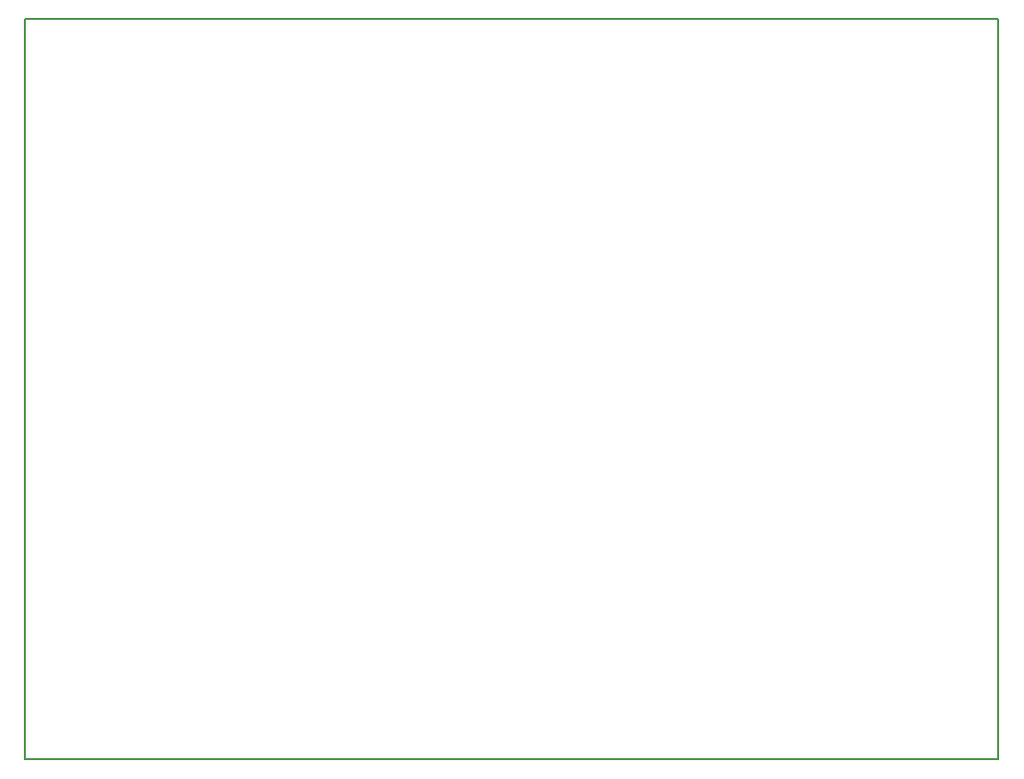
<source format=gbr>
G04 #@! TF.GenerationSoftware,KiCad,Pcbnew,5.1.2-f72e74a~84~ubuntu16.04.1*
G04 #@! TF.CreationDate,2019-06-08T12:34:57+01:00*
G04 #@! TF.ProjectId,bldc-BMS,626c6463-2d42-44d5-932e-6b696361645f,rev?*
G04 #@! TF.SameCoordinates,Original*
G04 #@! TF.FileFunction,Profile,NP*
%FSLAX46Y46*%
G04 Gerber Fmt 4.6, Leading zero omitted, Abs format (unit mm)*
G04 Created by KiCad (PCBNEW 5.1.2-f72e74a~84~ubuntu16.04.1) date 2019-06-08 12:34:57*
%MOMM*%
%LPD*%
G04 APERTURE LIST*
%ADD10C,0.150000*%
G04 APERTURE END LIST*
D10*
X103000000Y-40000000D02*
X103000000Y-103000000D01*
X185800000Y-40000000D02*
X103000000Y-40000000D01*
X185800000Y-103000000D02*
X185800000Y-40000000D01*
X103000000Y-103000000D02*
X185800000Y-103000000D01*
M02*

</source>
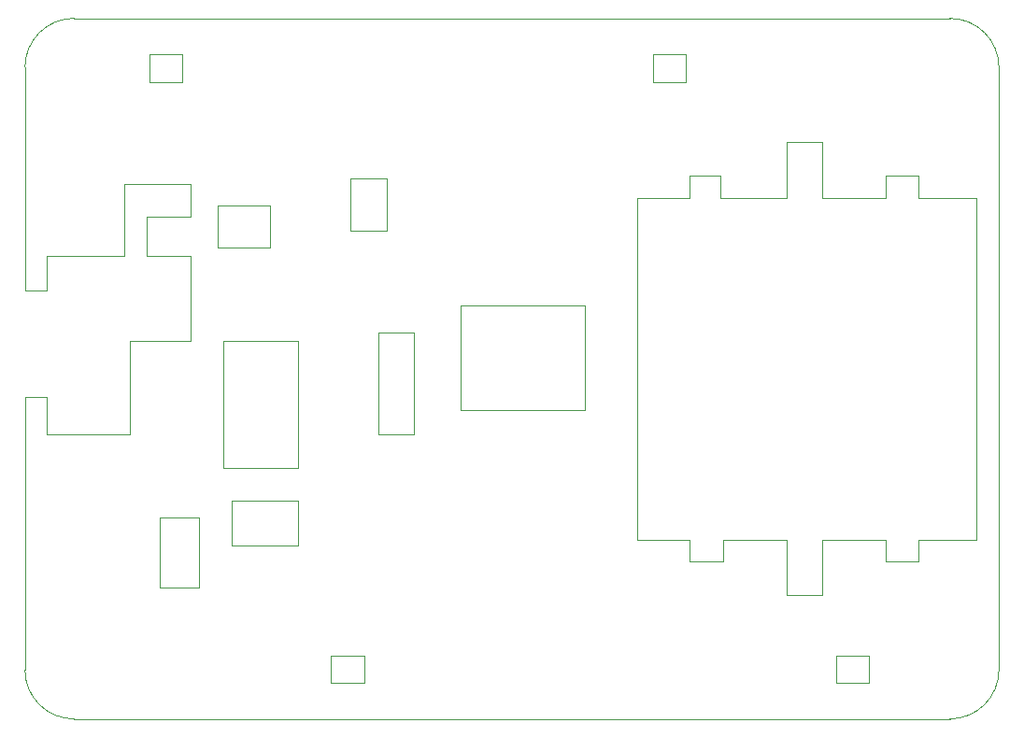
<source format=gbr>
%TF.GenerationSoftware,KiCad,Pcbnew,(6.0.4)*%
%TF.CreationDate,2023-01-10T11:36:53+00:00*%
%TF.ProjectId,middle,6d696464-6c65-42e6-9b69-6361645f7063,rev?*%
%TF.SameCoordinates,Original*%
%TF.FileFunction,Profile,NP*%
%FSLAX46Y46*%
G04 Gerber Fmt 4.6, Leading zero omitted, Abs format (unit mm)*
G04 Created by KiCad (PCBNEW (6.0.4)) date 2023-01-10 11:36:53*
%MOMM*%
%LPD*%
G01*
G04 APERTURE LIST*
%TA.AperFunction,Profile*%
%ADD10C,0.100000*%
%TD*%
%TA.AperFunction,Profile*%
%ADD11C,0.050000*%
%TD*%
G04 APERTURE END LIST*
D10*
X98534907Y-75379907D02*
X102520907Y-75379907D01*
X87534893Y-112934907D02*
G75*
G03*
X91979907Y-117379907I4445007J7D01*
G01*
X102534907Y-83129907D02*
X97034907Y-83129907D01*
X102520907Y-75379907D02*
X102534907Y-83129907D01*
X117034907Y-68379907D02*
X120284907Y-68379907D01*
X120284907Y-68379907D02*
X120284907Y-73129907D01*
X120284907Y-73129907D02*
X117034907Y-73129907D01*
X117034907Y-73129907D02*
X117034907Y-68379907D01*
X156534907Y-70129907D02*
X156534907Y-65129907D01*
X147784907Y-70129907D02*
X147784907Y-68129907D01*
X165534907Y-103129907D02*
X165534907Y-101129907D01*
X102534907Y-68879907D02*
X102534907Y-71879907D01*
X150784907Y-101129907D02*
X156534907Y-101129907D01*
X147784907Y-103129907D02*
X150784907Y-103129907D01*
X89500000Y-75379907D02*
X96534907Y-75379907D01*
X159784907Y-101129907D02*
X159784907Y-106129907D01*
X175799907Y-58324907D02*
X175799907Y-112934907D01*
X165534907Y-101129907D02*
X159784907Y-101129907D01*
X127034907Y-79879907D02*
X138284907Y-79879907D01*
X138284907Y-79879907D02*
X138284907Y-89379907D01*
X138284907Y-89379907D02*
X127034907Y-89379907D01*
X127034907Y-89379907D02*
X127034907Y-79879907D01*
X150534907Y-68129907D02*
X150534907Y-70129907D01*
X115284907Y-111629907D02*
X118284907Y-111629907D01*
X118284907Y-111629907D02*
X118284907Y-114129907D01*
X118284907Y-114129907D02*
X115284907Y-114129907D01*
X115284907Y-114129907D02*
X115284907Y-111629907D01*
X165534907Y-70129907D02*
X165534907Y-68129907D01*
X156534907Y-65129907D02*
X159784907Y-65129907D01*
X159784907Y-106129907D02*
X156534907Y-106129907D01*
X168534907Y-70129907D02*
X173784907Y-70129907D01*
X98784907Y-57129907D02*
X101784907Y-57129907D01*
X101784907Y-57129907D02*
X101784907Y-59629907D01*
X101784907Y-59629907D02*
X98784907Y-59629907D01*
X98784907Y-59629907D02*
X98784907Y-57129907D01*
X97034907Y-91629907D02*
X89500000Y-91629907D01*
X102534907Y-71879907D02*
X98534907Y-71879907D01*
X119534907Y-82379907D02*
X122784907Y-82379907D01*
X122784907Y-82379907D02*
X122784907Y-91629907D01*
X122784907Y-91629907D02*
X119534907Y-91629907D01*
X119534907Y-91629907D02*
X119534907Y-82379907D01*
X173784907Y-70129907D02*
X173784907Y-101129907D01*
X96534907Y-68879907D02*
X102534907Y-68879907D01*
D11*
X89500000Y-75379907D02*
X89500000Y-78517907D01*
D10*
X91979907Y-53879907D02*
G75*
G03*
X87534907Y-58324907I-7J-4444993D01*
G01*
X106284907Y-97629907D02*
X112284907Y-97629907D01*
X112284907Y-97629907D02*
X112284907Y-101629907D01*
X112284907Y-101629907D02*
X106284907Y-101629907D01*
X106284907Y-101629907D02*
X106284907Y-97629907D01*
X143034907Y-70129907D02*
X147784907Y-70129907D01*
X156534907Y-106129907D02*
X156534907Y-101129907D01*
X147784907Y-103129907D02*
X147784907Y-101129907D01*
X97034907Y-83129907D02*
X97034907Y-91629907D01*
X96534907Y-75379907D02*
X96534907Y-68879907D01*
X105034907Y-70879907D02*
X109784907Y-70879907D01*
X109784907Y-70879907D02*
X109784907Y-74629907D01*
X109784907Y-74629907D02*
X105034907Y-74629907D01*
X105034907Y-74629907D02*
X105034907Y-70879907D01*
X147784907Y-101129907D02*
X143034907Y-101129907D01*
X168534907Y-68129907D02*
X168534907Y-70129907D01*
X89500000Y-88169907D02*
X87534907Y-88169907D01*
X161034907Y-111629907D02*
X164034907Y-111629907D01*
X164034907Y-111629907D02*
X164034907Y-114129907D01*
X164034907Y-114129907D02*
X161034907Y-114129907D01*
X161034907Y-114129907D02*
X161034907Y-111629907D01*
X144434907Y-57129907D02*
X147434907Y-57129907D01*
X147434907Y-57129907D02*
X147434907Y-59629907D01*
X147434907Y-59629907D02*
X144434907Y-59629907D01*
X144434907Y-59629907D02*
X144434907Y-57129907D01*
X143034907Y-101129907D02*
X143034907Y-70129907D01*
X165534907Y-70129907D02*
X159784907Y-70129907D01*
X87534907Y-78517907D02*
X87534907Y-58324907D01*
X150534907Y-70129907D02*
X156534907Y-70129907D01*
X99726907Y-99091907D02*
X103282907Y-99091907D01*
X103282907Y-99091907D02*
X103282907Y-105441907D01*
X103282907Y-105441907D02*
X99726907Y-105441907D01*
X99726907Y-105441907D02*
X99726907Y-99091907D01*
X147784907Y-68129907D02*
X150534907Y-68129907D01*
D11*
X89500000Y-88169907D02*
X89500000Y-91629907D01*
D10*
X87534907Y-78517907D02*
X89500000Y-78517907D01*
X87534907Y-88169907D02*
X87534907Y-112934907D01*
X168534907Y-101129907D02*
X168534907Y-103129907D01*
X173784907Y-101129907D02*
X168534907Y-101129907D01*
X150784907Y-101129907D02*
X150784907Y-103129907D01*
X171354907Y-53879907D02*
X91979907Y-53879907D01*
X105534907Y-83129907D02*
X112284907Y-83129907D01*
X112284907Y-83129907D02*
X112284907Y-94629907D01*
X112284907Y-94629907D02*
X105534907Y-94629907D01*
X105534907Y-94629907D02*
X105534907Y-83129907D01*
X171354907Y-117379907D02*
G75*
G03*
X175799907Y-112934907I-7J4445007D01*
G01*
X168534907Y-68129907D02*
X165534907Y-68129907D01*
X98534907Y-71879907D02*
X98534907Y-75379907D01*
X171354907Y-117379907D02*
X91979907Y-117379907D01*
X168534907Y-103129907D02*
X165534907Y-103129907D01*
X175799893Y-58324907D02*
G75*
G03*
X171354907Y-53879907I-4444993J7D01*
G01*
X159784907Y-65129907D02*
X159784907Y-70129907D01*
M02*

</source>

════

=== Required work ===
Copy every line exactly, from the opening line of the entries down to the line holding "X102534907Y-83129907D01*", and keep the pictures out.

=== Solution for this exercise ===
<source format=gbr>
G04 #@! TF.GenerationSoftware,KiCad,Pcbnew,5.1.2-f72e74a~84~ubuntu16.04.1*
G04 #@! TF.CreationDate,2019-06-08T12:34:57+01:00*
G04 #@! TF.ProjectId,bldc-BMS,626c6463-2d42-44d5-932e-6b696361645f,rev?*
G04 #@! TF.SameCoordinates,Original*
G04 #@! TF.FileFunction,Profile,NP*
%FSLAX46Y46*%
G04 Gerber Fmt 4.6, Leading zero omitted, Abs format (unit mm)*
G04 Created by KiCad (PCBNEW 5.1.2-f72e74a~84~ubuntu16.04.1) date 2019-06-08 12:34:57*
%MOMM*%
%LPD*%
G04 APERTURE LIST*
%ADD10C,0.150000*%
G04 APERTURE END LIST*
D10*
X103000000Y-40000000D02*
X103000000Y-103000000D01*
X185800000Y-40000000D02*
X103000000Y-40000000D01*
X185800000Y-103000000D02*
X185800000Y-40000000D01*
X103000000Y-103000000D02*
X185800000Y-103000000D01*
M02*

</source>
<source format=gbr>
%TF.GenerationSoftware,KiCad,Pcbnew,(6.0.4)*%
%TF.CreationDate,2023-01-10T11:36:53+00:00*%
%TF.ProjectId,middle,6d696464-6c65-42e6-9b69-6361645f7063,rev?*%
%TF.SameCoordinates,Original*%
%TF.FileFunction,Profile,NP*%
%FSLAX46Y46*%
G04 Gerber Fmt 4.6, Leading zero omitted, Abs format (unit mm)*
G04 Created by KiCad (PCBNEW (6.0.4)) date 2023-01-10 11:36:53*
%MOMM*%
%LPD*%
G01*
G04 APERTURE LIST*
%TA.AperFunction,Profile*%
%ADD10C,0.100000*%
%TD*%
%TA.AperFunction,Profile*%
%ADD11C,0.050000*%
%TD*%
G04 APERTURE END LIST*
D10*
X98534907Y-75379907D02*
X102520907Y-75379907D01*
X87534893Y-112934907D02*
G75*
G03*
X91979907Y-117379907I4445007J7D01*
G01*
X102534907Y-83129907D02*
X97034907Y-83129907D01*
X102520907Y-75379907D02*
X102534907Y-83129907D01*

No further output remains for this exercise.